WASHINGTON – An Army investigation found systematic abuse and possible torture of Iraqi prisoners at a base near Mosul just as top military officials became aware of abuse allegations at the Abu Ghraib prison outside Baghdad, documents released Friday showed.
Records previously released by the Army have detailed abuses at Abu Ghraib and other sites in Iraq as well as at sites in Afghanistan and Guantanamo Bay, Cuba. The documents released Friday were the first to reveal abuses at the jail in Mosul and are among the few to allege torture directly.
An officer found that detainees “were being systematically and intentionally mistreated” at the holding facility near Mosul in December 2003. The 311th Military Intelligence Battalion of the Army’s 101st Airborne Division ran the lockup.
“There is evidence that suggests the 311th MI personnel and/or translators engaged in physical torture of the detainees,” a memo from the investigator said. The January 2004 report said the prisoners’ rights under the Geneva Conventions were violated.
Top military officials first became aware of the Abu Ghraib abuses in January 2004, when pictures such as those showing soldiers piling naked prisoners in a pyramid were turned over to investigators. The resulting scandal after the pictures became public tarnished the military’s image in Arab countries and worldwide and sparked investigations of detainee abuses.
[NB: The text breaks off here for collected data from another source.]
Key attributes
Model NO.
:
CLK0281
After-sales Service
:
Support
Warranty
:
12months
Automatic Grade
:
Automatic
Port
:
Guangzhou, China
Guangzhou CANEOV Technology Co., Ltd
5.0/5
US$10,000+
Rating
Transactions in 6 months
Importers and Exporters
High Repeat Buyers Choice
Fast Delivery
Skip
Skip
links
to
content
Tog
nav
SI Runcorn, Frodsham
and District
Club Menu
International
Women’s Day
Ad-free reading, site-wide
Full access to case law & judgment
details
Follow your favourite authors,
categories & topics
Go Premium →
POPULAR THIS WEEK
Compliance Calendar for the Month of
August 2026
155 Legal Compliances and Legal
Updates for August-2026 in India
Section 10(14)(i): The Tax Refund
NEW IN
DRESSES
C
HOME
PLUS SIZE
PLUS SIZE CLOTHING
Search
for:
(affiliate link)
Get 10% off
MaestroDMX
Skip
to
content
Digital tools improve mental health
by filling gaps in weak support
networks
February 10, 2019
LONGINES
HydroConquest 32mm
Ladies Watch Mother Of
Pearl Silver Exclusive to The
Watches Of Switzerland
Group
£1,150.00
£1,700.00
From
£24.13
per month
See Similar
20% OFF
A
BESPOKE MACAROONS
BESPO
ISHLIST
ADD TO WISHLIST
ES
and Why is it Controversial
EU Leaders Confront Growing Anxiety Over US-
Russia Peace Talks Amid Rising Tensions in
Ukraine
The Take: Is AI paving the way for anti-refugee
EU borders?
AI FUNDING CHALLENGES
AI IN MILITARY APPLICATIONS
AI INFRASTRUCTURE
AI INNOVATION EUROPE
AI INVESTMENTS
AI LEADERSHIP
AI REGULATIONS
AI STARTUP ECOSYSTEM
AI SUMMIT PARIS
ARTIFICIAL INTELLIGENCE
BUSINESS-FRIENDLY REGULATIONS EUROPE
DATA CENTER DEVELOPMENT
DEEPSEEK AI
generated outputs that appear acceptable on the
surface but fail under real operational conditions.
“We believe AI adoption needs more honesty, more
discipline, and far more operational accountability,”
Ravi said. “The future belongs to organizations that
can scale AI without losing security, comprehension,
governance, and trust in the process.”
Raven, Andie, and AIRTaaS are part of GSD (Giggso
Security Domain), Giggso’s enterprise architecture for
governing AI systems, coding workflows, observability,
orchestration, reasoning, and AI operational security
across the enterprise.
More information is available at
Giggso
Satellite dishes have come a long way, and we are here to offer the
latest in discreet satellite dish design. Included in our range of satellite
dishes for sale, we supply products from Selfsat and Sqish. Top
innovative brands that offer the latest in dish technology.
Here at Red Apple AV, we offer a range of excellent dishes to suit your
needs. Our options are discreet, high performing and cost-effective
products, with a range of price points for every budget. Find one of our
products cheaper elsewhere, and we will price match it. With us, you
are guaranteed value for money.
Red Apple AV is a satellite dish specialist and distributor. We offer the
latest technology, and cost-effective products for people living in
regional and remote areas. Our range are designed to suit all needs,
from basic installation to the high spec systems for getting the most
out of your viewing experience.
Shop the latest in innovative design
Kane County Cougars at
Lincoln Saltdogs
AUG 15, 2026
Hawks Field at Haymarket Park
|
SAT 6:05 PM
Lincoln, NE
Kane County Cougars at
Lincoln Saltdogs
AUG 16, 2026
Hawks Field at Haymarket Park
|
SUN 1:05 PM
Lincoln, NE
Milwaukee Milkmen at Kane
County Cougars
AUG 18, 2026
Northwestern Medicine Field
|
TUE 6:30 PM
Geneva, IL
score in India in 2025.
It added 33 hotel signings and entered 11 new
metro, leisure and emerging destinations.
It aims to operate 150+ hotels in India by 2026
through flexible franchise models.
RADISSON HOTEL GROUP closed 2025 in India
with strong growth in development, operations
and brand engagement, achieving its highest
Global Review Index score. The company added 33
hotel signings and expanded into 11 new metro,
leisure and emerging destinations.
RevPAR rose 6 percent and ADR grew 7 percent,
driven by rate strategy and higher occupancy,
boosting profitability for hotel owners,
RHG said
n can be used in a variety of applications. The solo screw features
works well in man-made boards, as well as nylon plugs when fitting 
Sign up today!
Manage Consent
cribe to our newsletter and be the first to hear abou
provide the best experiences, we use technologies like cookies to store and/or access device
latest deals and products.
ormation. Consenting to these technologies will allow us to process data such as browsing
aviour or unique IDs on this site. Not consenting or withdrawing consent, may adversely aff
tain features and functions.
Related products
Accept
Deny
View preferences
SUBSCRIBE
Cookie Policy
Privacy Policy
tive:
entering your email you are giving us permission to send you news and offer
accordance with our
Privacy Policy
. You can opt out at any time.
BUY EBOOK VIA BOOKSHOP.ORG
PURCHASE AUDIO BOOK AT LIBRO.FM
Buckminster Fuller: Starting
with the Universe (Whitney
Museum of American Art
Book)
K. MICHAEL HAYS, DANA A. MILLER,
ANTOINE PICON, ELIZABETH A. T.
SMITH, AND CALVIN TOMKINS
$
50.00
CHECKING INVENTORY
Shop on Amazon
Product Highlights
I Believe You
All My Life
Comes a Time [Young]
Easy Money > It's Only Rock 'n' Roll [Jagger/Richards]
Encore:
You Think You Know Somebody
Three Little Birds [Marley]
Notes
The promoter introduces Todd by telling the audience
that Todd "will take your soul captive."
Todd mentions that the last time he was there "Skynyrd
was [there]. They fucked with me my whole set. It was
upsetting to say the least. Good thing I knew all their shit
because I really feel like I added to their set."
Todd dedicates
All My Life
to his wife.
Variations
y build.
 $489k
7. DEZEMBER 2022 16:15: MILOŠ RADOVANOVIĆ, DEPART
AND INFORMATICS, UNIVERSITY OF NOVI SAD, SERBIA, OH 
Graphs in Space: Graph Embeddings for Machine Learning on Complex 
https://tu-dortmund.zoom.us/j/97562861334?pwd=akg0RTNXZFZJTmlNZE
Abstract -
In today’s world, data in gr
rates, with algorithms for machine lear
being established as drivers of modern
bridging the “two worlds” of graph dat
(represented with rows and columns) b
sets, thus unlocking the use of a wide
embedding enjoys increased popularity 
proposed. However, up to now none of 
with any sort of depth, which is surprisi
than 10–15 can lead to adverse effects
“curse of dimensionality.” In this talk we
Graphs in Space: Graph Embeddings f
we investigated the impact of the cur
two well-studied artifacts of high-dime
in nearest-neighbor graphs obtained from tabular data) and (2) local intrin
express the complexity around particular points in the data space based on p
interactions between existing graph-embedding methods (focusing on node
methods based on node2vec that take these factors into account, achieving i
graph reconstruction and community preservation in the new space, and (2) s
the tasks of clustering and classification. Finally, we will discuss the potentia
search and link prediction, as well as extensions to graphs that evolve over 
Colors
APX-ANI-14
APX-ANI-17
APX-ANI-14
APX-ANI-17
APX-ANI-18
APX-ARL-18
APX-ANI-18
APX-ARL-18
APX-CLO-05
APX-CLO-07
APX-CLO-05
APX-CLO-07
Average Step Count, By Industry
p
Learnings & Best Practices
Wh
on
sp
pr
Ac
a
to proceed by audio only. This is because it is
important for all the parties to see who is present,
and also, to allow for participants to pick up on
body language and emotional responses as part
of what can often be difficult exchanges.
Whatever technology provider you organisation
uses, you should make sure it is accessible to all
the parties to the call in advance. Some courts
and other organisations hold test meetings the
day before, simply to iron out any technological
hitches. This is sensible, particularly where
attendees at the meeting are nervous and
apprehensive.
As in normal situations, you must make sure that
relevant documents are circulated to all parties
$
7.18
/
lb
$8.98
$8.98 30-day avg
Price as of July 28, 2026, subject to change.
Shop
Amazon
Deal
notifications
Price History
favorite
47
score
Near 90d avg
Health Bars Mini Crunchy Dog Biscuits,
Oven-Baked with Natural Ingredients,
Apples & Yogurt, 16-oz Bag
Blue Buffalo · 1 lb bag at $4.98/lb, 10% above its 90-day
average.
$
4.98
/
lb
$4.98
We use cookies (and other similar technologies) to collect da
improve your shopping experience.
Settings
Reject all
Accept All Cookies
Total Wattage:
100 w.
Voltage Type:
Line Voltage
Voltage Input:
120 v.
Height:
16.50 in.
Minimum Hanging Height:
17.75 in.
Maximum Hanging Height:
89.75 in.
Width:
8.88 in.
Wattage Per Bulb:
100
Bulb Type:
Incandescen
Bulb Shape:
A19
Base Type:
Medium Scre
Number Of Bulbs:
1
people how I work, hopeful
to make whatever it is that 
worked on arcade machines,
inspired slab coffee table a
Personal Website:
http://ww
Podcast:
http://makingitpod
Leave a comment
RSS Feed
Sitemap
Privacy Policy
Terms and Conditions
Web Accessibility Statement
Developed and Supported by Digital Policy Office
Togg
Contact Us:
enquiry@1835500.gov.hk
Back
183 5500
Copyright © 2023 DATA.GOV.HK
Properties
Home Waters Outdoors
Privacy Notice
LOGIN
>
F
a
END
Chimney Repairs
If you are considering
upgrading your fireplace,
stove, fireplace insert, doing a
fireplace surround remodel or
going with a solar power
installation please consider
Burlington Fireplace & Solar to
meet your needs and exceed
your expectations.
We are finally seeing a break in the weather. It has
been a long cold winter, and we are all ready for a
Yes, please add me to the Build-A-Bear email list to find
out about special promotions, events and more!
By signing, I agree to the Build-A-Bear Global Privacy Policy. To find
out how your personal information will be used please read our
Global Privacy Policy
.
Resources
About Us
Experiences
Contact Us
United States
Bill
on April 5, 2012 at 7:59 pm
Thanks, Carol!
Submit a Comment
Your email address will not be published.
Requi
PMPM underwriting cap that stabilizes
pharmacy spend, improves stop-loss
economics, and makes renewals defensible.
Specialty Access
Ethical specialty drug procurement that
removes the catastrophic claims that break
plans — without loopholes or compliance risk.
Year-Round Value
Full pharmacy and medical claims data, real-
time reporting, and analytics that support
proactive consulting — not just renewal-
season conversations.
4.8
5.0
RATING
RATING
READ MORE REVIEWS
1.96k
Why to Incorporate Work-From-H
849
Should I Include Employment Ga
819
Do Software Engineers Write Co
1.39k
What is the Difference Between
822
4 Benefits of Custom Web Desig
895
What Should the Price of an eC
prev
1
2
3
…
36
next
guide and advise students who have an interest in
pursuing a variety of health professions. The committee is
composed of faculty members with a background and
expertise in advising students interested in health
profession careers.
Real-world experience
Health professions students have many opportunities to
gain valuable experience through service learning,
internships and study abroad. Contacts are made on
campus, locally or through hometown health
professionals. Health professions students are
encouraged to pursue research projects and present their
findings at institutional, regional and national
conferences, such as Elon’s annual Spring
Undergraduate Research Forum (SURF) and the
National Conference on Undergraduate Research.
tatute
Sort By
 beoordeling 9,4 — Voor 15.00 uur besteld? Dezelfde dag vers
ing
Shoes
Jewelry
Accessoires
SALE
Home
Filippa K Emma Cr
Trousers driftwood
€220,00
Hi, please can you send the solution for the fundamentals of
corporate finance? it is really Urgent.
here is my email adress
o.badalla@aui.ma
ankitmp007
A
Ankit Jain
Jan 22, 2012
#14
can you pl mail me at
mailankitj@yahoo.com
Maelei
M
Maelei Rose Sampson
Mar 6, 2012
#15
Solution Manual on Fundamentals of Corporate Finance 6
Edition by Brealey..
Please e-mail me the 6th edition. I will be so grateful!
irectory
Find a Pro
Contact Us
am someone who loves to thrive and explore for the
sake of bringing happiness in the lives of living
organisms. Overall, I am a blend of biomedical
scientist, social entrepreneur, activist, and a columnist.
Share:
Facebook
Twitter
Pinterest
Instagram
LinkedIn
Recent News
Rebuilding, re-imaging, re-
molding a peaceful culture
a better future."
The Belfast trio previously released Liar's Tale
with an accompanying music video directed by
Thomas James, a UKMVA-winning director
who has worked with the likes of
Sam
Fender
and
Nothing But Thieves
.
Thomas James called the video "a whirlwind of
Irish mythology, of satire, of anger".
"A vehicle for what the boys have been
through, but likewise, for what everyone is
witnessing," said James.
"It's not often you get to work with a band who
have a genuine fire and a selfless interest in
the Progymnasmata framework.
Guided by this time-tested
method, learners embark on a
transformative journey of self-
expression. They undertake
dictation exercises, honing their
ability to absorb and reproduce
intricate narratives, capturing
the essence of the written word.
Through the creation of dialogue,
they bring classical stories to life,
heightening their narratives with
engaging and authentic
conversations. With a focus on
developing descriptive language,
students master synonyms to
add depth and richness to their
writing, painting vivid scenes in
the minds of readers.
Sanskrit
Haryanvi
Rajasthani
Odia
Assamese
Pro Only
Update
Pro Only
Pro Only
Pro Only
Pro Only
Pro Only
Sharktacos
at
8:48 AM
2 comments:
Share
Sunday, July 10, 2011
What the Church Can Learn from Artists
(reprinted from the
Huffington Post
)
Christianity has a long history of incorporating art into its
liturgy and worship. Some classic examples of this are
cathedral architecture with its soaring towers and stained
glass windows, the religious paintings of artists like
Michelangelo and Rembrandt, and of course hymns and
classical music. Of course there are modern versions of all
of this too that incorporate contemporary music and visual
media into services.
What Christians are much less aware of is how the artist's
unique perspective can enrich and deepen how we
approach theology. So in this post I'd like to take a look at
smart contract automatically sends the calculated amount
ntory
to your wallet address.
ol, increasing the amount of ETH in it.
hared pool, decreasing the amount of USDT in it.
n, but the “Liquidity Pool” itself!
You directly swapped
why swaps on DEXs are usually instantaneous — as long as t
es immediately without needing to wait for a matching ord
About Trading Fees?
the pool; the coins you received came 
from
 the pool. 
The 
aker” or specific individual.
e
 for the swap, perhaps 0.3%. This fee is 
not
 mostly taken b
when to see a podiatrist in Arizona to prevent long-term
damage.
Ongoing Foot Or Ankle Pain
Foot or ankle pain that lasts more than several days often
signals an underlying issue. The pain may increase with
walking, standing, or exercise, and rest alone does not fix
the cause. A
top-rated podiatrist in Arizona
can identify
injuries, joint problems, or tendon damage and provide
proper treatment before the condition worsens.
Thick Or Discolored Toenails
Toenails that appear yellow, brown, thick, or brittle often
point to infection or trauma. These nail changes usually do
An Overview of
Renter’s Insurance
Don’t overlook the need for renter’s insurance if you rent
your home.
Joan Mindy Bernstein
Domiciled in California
The records about the Mosul jail were part of more than 1,200 pages of documents referring to allegations of prisoner abuse. The Army released the records to reporters and to the American Civil Liberties Union, which had filed a Freedom of Information Act lawsuit.
“They show the torture and abuse of detainees was routine and such treatment was considered an acceptable practice by U.S. forces,” ACLU lawyer Amrit Singh said.
Guards at the detention facility near Mosul came from at least three infantry units of the 101st Airborne, including an air-defense artillery unit. The investigating officer, whose name was blacked out of the documents, said the troops were poorly trained and encouraged to abuse prisoners.